You see, when your customers tell you they like something, they aren’t doing so just for fun. They are inviting you into a dialogue, a conversation which you should take seriously.

 

Take the data your customers have given you and distill them down into common threads. Then, include these threads as part of your content marketing pillars.

 

Here’s an example. Say you’re in the business of selling tickets to attractions overseas, and you notice that harbour cruises in Hong Kong are popular among visitors. You can capitalise on this data point by creating a blog article or video that showcases the Top 10 Things to Do at Victoria Harbour.

 

Chances are, not only will customers continue to book harbour cruise tickets (since they are so popular), they are likely to also book some of the other attractions that were highlighted in your promo video.

 

Neglecting the Last Mile

We’ve said it before and we’ll say it again: You’re only as good as your last mile. There’s no point promising the moon when you can’t deliver, and nowhere is this more true than in the digital marketplace.

 

The same reason why online shopping has taken off in such a big way – convenience – can also prove to be the downfall of your brand.

 

Buying from your webstore is only satisfactory if your customer receives their order in a manner that matches their expectations. Anything that falls short, even if only a little, creates a tic of disappointment and frustration that can grow powerful enough to cause your customer to go elsewhere.

 

The reason is partly psychological. When you pay money, you are used to getting something in return. The nature of the digital marketplace means that you’re already one step removed from the entire buying process; all you’re dealing in are representations – i.e., images of the product you want, digits in your digital wallet or on your credit card statement, a brand logo on the screen of your mobile.

 

It takes an incredible amount of trust and belief to interact with a brand in this way. And when the promised delivery is not fulfilled (for one reason or another), the cognitive tension that results can be very painful. This could be why a seemingly small thing like a failed delivery can often lose you customers.

 

The solution?

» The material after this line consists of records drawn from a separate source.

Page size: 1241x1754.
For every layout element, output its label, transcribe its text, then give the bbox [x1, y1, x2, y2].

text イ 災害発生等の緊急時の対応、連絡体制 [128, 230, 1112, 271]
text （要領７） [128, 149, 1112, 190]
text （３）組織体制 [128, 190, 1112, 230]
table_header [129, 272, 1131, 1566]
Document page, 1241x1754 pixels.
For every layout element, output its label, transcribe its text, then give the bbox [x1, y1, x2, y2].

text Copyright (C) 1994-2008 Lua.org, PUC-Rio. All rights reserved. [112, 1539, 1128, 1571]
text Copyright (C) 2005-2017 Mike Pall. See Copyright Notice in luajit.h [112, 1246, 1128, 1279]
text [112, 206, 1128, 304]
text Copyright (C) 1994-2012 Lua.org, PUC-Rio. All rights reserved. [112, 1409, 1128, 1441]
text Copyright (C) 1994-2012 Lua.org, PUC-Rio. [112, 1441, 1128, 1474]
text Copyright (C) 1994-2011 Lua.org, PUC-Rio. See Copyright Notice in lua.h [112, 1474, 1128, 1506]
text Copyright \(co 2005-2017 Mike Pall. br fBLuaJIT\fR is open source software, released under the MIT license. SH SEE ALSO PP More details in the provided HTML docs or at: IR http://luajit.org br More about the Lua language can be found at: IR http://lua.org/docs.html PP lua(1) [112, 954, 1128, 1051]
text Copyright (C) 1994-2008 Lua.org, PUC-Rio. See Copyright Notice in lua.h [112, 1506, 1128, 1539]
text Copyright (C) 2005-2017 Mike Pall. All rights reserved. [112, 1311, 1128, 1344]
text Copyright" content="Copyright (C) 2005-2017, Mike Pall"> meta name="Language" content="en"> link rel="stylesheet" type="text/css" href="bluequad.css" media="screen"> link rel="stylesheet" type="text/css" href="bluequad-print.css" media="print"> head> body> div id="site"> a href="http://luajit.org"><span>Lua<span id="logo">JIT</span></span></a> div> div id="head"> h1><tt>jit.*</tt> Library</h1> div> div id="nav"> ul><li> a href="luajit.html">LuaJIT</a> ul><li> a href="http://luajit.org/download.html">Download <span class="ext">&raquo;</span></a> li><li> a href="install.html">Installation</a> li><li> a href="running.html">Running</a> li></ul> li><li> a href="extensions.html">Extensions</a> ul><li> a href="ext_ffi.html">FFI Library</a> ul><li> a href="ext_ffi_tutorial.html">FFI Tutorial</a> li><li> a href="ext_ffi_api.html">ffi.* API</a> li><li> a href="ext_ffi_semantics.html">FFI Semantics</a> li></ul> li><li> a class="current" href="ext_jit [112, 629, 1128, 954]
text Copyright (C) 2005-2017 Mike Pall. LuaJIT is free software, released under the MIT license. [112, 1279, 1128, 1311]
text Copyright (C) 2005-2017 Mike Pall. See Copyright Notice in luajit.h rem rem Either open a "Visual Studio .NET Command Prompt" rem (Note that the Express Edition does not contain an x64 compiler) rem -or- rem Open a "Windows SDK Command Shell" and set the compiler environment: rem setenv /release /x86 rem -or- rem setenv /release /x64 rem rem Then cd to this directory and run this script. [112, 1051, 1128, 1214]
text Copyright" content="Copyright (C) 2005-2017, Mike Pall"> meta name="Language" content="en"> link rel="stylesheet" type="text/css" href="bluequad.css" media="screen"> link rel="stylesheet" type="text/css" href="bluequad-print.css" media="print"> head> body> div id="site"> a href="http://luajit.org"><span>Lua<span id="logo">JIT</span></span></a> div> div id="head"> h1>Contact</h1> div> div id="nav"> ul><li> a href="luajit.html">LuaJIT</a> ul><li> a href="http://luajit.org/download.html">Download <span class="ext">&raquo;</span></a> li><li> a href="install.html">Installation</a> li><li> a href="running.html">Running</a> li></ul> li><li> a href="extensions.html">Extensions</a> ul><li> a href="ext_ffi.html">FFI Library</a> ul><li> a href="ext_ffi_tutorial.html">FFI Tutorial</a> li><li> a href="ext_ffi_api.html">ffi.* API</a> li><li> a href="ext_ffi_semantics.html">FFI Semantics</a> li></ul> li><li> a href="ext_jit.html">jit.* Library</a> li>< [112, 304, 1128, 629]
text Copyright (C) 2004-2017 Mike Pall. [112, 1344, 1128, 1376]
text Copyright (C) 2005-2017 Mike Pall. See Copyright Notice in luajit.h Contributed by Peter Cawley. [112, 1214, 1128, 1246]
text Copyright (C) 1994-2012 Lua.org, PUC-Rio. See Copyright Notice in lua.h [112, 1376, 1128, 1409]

Make sure you partner a solid logistics team that will go all the way, and subscribe to a flexible warehousing solution that scales to your needs.

 

Misunderstanding Reciprocity

For the last tip in this article, we’re going to discuss a powerful yet often overlooked psychological tool – the power of reciprocity.

 

Reciprocity is simply the principle that when you receive something, you feel compelled to give something back.

 

Many businesses interpret this to mean that if they put out a good offer, discount or promo, their customers will reciprocate by giving them their hard-earned money.

 

But that’s not really how reciprocity works.

 

To put reciprocity into action in the digital marketplace, strive to offer value to your customers. This could take the form of free samples automatically added to the shopping basket, for example.

 

Another way to engender reciprocity is to give free content to your customers. (This is also great for brand building, by the way.) The only rule is your content must be relevant, useful and truly free – i.e., don’t attempt to trap your customers by hiding the good stuff behind a subscription or a sale.